Fábio Soares

Personal information
- Full name: Fábio Soares dos Santos
- Date of birth: 3 December 2004 (age 21)
- Place of birth: Laje, Brazil
- Height: 1.78 m (5 ft 10 in)
- Position: Forward

Team information
- Current team: Ferroviária
- Number: 7

Youth career
- Camaçariense [pt]
- Vitória

Senior career*
- Years: Team / Apps / (Gls)
- 2023–2025: Vitória / 6 / (0)
- 2025–: Ferroviária / 18 / (4)

= Fábio Soares =

Brazilian footballer

Fábio Soares dos Santos (born 3 December 2004), sometimes known as Fau, is a Brazilian footballer who plays as a forward for Ferroviária.

==Career==
Born in Laje, Bahia, Fábio Soares was a Vitória youth graduate. He made his first team debut on 22 March 2023, coming on as a half-time substitute in a 2–1 away loss to Campinense, for the year's Copa do Nordeste.

*-*-*

Print the part of the Fábio Soares article starting with "Team information" and going on through "Vitória / 6 / (0)". The rows have nothing to do with this.

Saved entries

*-*-*

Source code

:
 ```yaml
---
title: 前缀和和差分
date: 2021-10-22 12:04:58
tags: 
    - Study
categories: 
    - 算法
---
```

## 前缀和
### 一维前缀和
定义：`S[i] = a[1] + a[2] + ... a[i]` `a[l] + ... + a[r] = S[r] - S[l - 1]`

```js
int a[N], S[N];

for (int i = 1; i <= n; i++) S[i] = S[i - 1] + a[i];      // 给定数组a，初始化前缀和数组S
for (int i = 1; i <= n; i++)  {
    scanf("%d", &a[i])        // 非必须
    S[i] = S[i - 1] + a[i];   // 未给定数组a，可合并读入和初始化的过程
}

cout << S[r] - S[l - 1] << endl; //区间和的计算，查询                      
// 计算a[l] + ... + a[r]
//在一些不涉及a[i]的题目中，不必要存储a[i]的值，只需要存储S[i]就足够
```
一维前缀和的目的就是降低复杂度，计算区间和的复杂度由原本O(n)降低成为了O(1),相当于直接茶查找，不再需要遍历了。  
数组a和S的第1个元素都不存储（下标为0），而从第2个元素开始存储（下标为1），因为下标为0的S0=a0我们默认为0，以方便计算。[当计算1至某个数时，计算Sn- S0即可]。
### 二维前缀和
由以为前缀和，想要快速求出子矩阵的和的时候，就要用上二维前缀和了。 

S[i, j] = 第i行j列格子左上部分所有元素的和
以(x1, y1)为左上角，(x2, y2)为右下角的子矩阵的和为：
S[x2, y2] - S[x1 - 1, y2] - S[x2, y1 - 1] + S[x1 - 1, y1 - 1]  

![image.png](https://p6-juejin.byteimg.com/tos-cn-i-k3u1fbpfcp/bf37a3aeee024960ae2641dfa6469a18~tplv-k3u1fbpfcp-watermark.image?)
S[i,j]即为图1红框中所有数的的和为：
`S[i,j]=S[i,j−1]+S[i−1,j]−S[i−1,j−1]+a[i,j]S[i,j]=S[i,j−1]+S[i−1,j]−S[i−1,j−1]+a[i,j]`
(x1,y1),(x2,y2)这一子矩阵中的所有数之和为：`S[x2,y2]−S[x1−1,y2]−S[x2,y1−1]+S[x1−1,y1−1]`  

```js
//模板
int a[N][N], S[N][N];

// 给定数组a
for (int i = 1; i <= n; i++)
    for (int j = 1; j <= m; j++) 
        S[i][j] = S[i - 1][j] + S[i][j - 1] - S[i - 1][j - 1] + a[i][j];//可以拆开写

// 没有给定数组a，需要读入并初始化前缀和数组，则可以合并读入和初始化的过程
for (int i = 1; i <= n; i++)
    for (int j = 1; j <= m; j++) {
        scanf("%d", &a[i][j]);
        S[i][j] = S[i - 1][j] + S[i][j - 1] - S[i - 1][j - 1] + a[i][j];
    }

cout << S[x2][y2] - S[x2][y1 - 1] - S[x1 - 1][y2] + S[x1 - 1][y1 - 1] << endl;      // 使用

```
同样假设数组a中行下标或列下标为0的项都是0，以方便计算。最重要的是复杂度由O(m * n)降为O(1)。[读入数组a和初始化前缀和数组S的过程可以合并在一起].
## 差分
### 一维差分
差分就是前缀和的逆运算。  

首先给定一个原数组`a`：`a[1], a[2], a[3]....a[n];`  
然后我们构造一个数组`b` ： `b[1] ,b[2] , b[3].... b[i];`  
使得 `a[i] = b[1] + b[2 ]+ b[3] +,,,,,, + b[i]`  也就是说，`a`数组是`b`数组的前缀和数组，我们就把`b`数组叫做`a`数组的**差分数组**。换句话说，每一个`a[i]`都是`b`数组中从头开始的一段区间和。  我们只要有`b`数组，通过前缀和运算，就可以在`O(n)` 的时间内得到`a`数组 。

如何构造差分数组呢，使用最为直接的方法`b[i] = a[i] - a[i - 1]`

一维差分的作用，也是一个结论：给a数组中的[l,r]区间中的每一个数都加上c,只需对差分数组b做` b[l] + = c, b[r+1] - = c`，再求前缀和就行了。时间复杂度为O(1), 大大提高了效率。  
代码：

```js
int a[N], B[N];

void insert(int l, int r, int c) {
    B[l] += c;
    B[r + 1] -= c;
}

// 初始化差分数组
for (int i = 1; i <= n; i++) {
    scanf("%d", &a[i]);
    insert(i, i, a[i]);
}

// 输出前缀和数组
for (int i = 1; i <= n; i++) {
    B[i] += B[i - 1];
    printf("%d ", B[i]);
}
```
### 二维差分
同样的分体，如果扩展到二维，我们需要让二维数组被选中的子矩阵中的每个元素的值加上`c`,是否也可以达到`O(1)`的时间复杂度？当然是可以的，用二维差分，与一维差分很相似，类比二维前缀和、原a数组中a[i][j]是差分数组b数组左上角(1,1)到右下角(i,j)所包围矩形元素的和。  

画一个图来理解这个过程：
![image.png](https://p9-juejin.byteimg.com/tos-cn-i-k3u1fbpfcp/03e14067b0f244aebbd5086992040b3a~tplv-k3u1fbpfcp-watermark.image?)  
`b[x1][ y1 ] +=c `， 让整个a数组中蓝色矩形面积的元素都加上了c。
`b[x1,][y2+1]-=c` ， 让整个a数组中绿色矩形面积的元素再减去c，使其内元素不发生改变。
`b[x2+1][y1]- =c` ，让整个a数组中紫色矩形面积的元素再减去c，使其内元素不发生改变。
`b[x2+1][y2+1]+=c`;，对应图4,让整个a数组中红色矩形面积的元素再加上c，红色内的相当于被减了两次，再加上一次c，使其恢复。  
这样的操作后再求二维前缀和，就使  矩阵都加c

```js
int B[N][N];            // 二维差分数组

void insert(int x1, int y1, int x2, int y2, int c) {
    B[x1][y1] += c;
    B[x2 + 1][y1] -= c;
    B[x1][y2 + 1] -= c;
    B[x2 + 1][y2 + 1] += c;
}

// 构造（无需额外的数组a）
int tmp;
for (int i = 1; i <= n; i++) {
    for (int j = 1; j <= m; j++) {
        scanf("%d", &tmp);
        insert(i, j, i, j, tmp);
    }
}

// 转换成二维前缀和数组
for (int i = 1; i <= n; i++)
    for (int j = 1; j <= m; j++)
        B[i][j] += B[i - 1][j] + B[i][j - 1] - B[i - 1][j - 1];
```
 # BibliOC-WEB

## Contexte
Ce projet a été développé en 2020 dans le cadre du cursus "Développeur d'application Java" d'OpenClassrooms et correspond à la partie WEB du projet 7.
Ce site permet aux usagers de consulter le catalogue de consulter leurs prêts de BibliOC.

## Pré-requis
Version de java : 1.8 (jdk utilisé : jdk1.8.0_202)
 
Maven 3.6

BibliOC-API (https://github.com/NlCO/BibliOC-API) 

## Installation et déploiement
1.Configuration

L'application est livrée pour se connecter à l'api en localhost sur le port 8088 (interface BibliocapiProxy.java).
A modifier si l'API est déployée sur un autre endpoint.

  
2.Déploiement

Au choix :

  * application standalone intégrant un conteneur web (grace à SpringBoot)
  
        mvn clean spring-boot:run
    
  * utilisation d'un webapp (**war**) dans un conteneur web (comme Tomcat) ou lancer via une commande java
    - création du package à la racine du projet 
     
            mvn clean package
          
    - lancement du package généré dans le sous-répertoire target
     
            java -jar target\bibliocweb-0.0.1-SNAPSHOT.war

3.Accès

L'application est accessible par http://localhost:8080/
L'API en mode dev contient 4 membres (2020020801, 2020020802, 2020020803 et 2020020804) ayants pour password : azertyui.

*-*-*

TASK OUTPUT:
Team information
- Current team: Ferroviária
- Number: 7

Youth career
- Camaçariense [pt]
- Vitória

Senior career*
- Years: Team / Apps / (Gls)
- 2023–2025: Vitória / 6 / (0)